Womit kann die Stadt dann aber punkten, welche Anreize kann sie bieten?
Einerseits gibt es bei uns unglaublich spannende Tätigkeiten. Wer in Potsdam arbeitet, arbeitet auch fast 30 Jahre nach der Wende in einer Stadt, die nicht fertig ist, die im Werden ist. Da beschränkt sich etwa die Arbeit in der Bauverwaltung nicht nur darauf, irgendwo noch einen letzten Baum zu pflanzen oder den letzten Grünflächenplan fertigzustellen. Hier gibt es noch eine richtig spannende Entwicklung, nehmen Sie nur die Potsdamer Mitte. Für Bewerber, die noch einen echten Gestaltungswillen haben, ist Potsdam also genau das Richtige. Aber die Arbeitsbedingungen müssen stimmen.
Wie meinen Sie das?
Wir müssen an den Zustand der Gebäude ran. Viele Verwaltungsgebäude sind marode oder mindestens stark renovierungsbedürftig. Die Angestellten sollen ja in einer vernünftigen Umgebung arbeiten können, auch das gehört dazu, wenn man gute Fachleute bekommen will. Und letztlich müssen auch die technischen Bedingungen stimmen, wir brauchen also verlässlich funktionierende Technik in allen Bereichen.

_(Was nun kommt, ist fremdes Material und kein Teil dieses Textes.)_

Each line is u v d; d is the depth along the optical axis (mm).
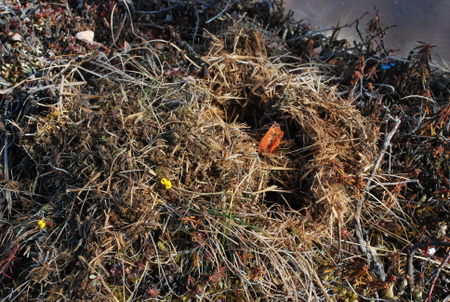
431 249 419
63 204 401
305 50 523
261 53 502
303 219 404
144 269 378
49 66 470
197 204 394
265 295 377
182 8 551
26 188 422
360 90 492
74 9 532
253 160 421
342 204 403
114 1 533
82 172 401
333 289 393
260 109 476
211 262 382
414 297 403
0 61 466
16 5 500
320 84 481
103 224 384
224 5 557
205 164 405
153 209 388
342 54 527
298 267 388
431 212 434
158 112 434
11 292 379
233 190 401
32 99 448
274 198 432
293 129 454
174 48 513
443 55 552
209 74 481
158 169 400
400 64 516
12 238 400
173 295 378
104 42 513
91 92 459
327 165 419
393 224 422
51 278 379
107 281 378
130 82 458
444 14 592
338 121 447
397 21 587
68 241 390
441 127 461
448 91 502
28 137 425
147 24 534
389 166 439
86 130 414
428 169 453
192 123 422
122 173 398
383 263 418
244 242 385
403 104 493
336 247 404
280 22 554
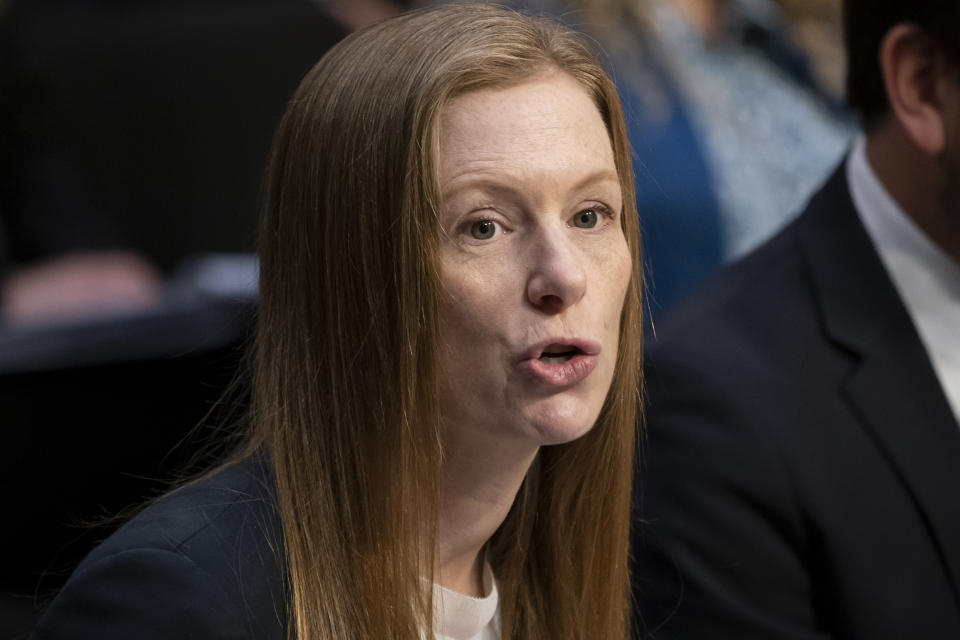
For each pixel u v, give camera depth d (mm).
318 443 3268
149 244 11922
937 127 5102
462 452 3260
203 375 7258
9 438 7258
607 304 3174
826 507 4941
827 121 9367
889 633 4879
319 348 3262
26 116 11219
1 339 7238
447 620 3531
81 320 7559
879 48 5309
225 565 3133
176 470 3830
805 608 4984
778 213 8742
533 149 3062
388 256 3123
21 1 11695
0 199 10992
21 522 7367
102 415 7391
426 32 3184
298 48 12172
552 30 3283
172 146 11930
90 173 11797
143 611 2998
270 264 3383
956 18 4930
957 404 5242
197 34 12109
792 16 9383
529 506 3811
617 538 3830
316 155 3223
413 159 3053
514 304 3055
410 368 3088
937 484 4996
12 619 7020
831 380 5160
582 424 3105
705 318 5410
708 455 5000
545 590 3885
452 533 3439
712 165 8547
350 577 3242
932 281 5305
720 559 4910
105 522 3721
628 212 3459
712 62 8875
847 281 5367
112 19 12203
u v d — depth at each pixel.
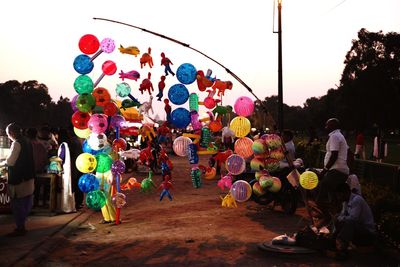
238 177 12.16
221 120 7.53
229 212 10.66
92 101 7.72
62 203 10.21
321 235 6.96
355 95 71.12
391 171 9.23
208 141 7.55
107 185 9.16
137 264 6.56
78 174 10.57
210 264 6.53
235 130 7.40
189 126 7.63
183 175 19.31
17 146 7.84
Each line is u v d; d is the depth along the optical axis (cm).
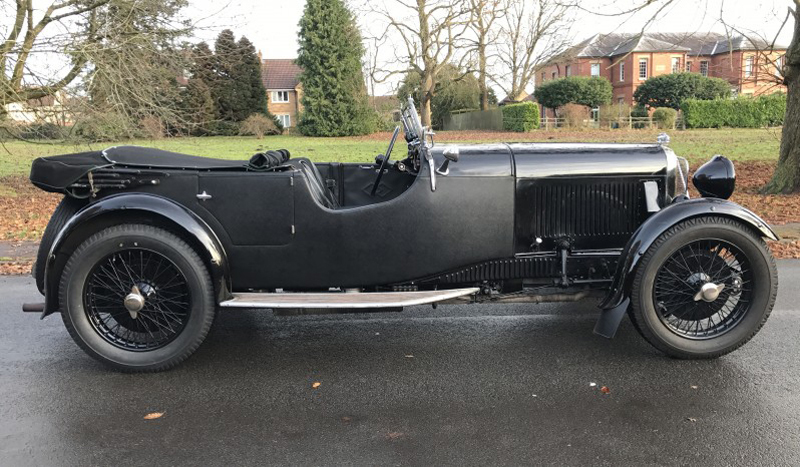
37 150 2094
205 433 300
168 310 376
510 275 412
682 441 287
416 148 455
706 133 3188
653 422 306
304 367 386
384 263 389
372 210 381
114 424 310
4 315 503
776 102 3612
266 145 2930
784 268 644
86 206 365
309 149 2633
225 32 1302
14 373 378
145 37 1108
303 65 4259
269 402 335
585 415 315
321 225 379
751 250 375
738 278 384
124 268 375
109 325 418
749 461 269
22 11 1088
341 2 4131
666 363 384
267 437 296
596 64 5584
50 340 441
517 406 327
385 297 377
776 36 1119
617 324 378
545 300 413
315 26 4184
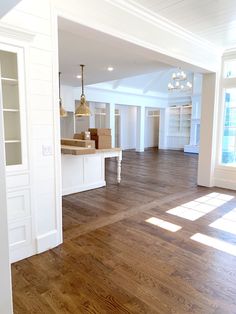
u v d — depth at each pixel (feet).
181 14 10.65
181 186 17.71
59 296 6.31
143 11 10.18
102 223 11.05
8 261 2.95
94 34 9.23
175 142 43.27
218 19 11.17
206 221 11.26
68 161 15.33
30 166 7.84
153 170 23.99
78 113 19.89
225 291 6.55
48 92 8.11
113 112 32.81
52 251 8.55
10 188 7.48
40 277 7.08
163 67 18.93
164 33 11.54
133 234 9.94
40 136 8.06
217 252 8.56
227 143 17.20
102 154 17.29
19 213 7.77
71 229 10.39
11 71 7.76
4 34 6.84
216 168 17.34
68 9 8.04
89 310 5.84
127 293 6.44
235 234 9.95
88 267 7.61
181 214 12.13
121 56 15.94
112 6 9.18
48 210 8.57
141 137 38.75
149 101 38.86
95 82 25.46
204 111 17.08
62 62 17.46
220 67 16.34
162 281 6.95
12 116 8.01
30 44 7.44
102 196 15.21
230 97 16.79
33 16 7.41
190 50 13.42
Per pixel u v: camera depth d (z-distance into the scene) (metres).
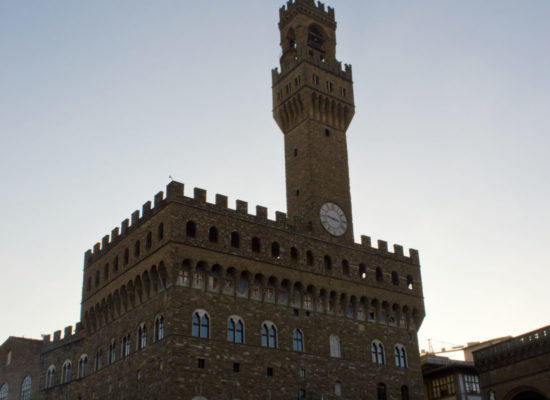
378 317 97.31
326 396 86.31
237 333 81.25
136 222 89.19
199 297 79.62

Im Moment schafft es die Stadt ja nicht einmal, bereits vorhandene neue Computer anzuschließen, wie das Beispiel an der Hanna-von-Pestalozza-Grundschule in Groß Glienicke zeigt. Dort stehen die Rechner noch bis zum Frühjahr herum, weil IT-Experten fehlen. Peinlich.
Ich bin ja viel belacht und kritisiert worden, als ich vor einem Jahr gewarnt habe: Achtung, diese Stadt wächst zu schnell. Das wurde dann so ausgelegt, als ob ich überhaupt kein Wachstum mehr wollte. Das stimmt aber nicht. Ich meinte, dass das Tempo zu hoch ist. Wir haben bei vielen Themen in Potsdam die Situation, dass einerseits Experten fehlen, andererseits aber dringende Probleme schnell gelöst werden müssen. Das führt dann auch zu Situationen wie an der Pestalozza-Schule in Groß Glienicke. Und ja, mir sind solche Situationen peinlich und ich will sie ändern.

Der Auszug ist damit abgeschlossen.